The share of IT professionals who believe almost all apps will be operating as Software-as-a-Service by 2020 is 73 percent. Apple, for instance, announced earlier this year that it was restructuring the subscription fee program for its Texture digital magazine subscription service that it acquired in March. Previously, Texture was a two-tiered membership model with a monthly basic plan and monthly unlimited premium plan. The difference between the plans was access to weekly issue magazines. Texture has since dropped the lower tier entirely and reduced the price of the unlimited premium plan. Customers will now have access to all of Texture’s offerings for one monthly fee.
The estimated projected number of Amazon Prime subscribers in the U.S. by 2029 is 275 million. Amazon’s Prime subscription business is expected to more than double in the next 10 years, hitting 275 million subscribers in the U.S. alone, per Citigroup estimates.

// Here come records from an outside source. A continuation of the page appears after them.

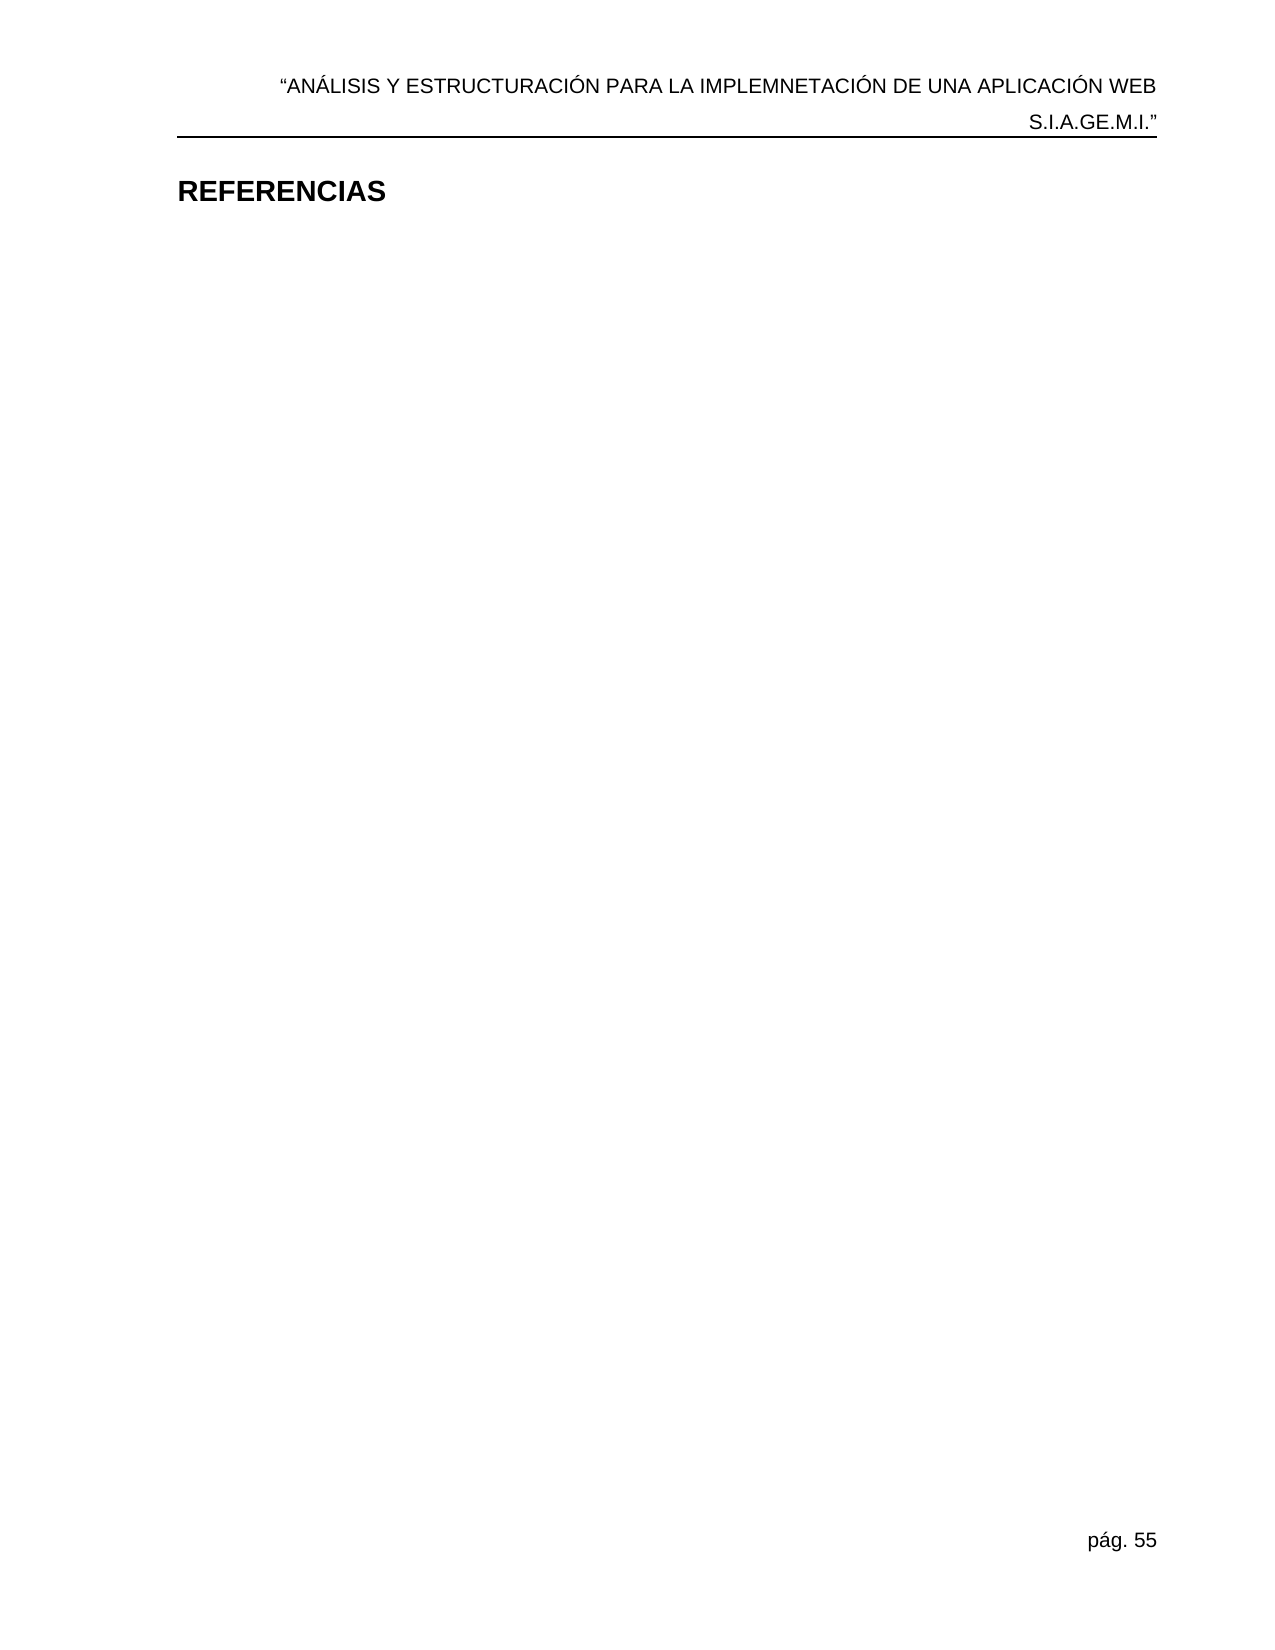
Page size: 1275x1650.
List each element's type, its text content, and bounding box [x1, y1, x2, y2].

subtitle REFERENCIAS [177, 174, 1157, 208]
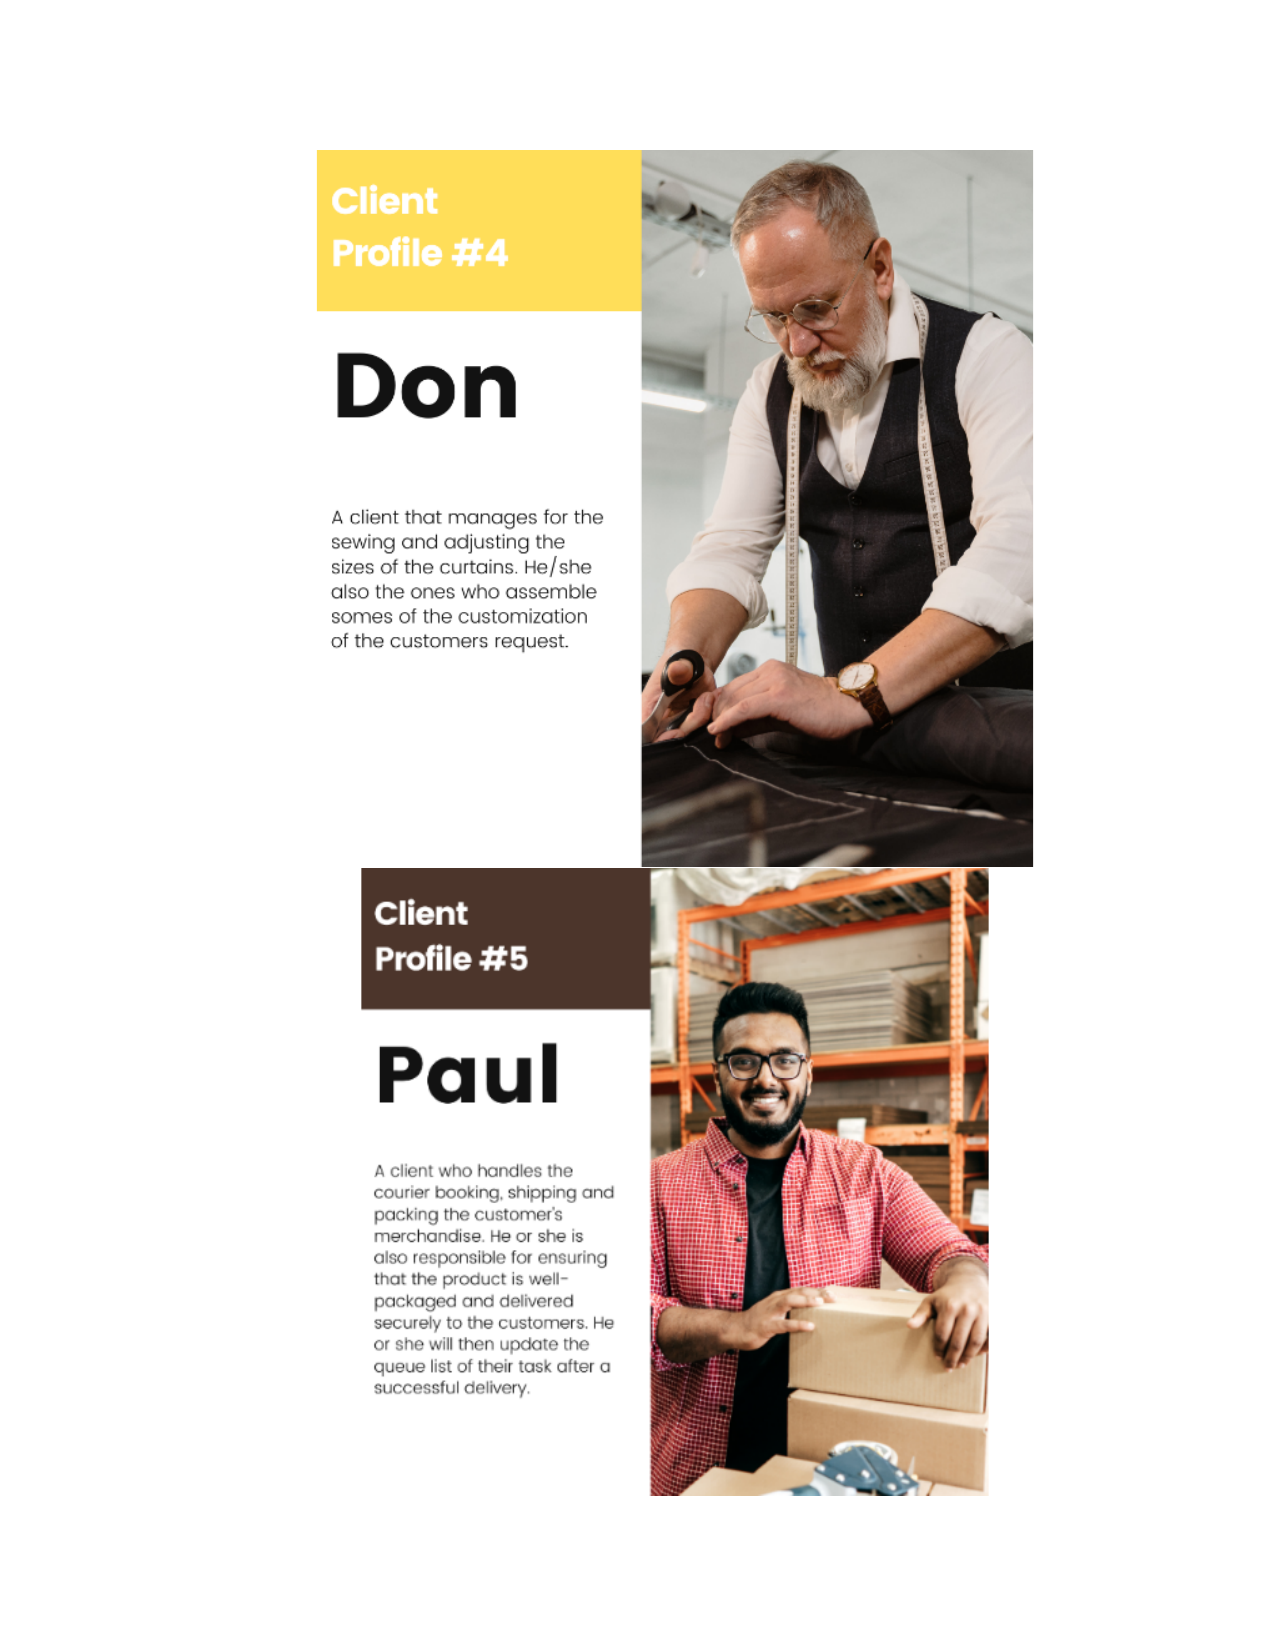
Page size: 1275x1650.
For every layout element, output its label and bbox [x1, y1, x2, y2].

picture [316, 150, 1034, 867]
picture [361, 868, 989, 1496]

CNBC, citing Citigroup analysts, reported that the Wall Street firm argued in a research report – in which it raised its price target on the stock – that the rest of Wall Street doesn’t appreciate the full value of Prime, and that the company could enjoy more than $500 billion in Prime gross sales each year within a decade. Citi Analyst Mark May wrote in a note covered by CNBC, “We remain positive on Amazon shares, and view Amazon‘s large and growing global Prime member base as not only a source of recurring revenue, but a key reason why brands and third-party sellers are increasingly relying on Amazon’s marketplace.”
When it comes to the Lyft ridesharing subscription, the company noted in a blog post that consumers can use their service instead of owning a car. The suggestion is that a subscription can help turn material possessions – such as that car in the driveway – into a less costly, on-demand service.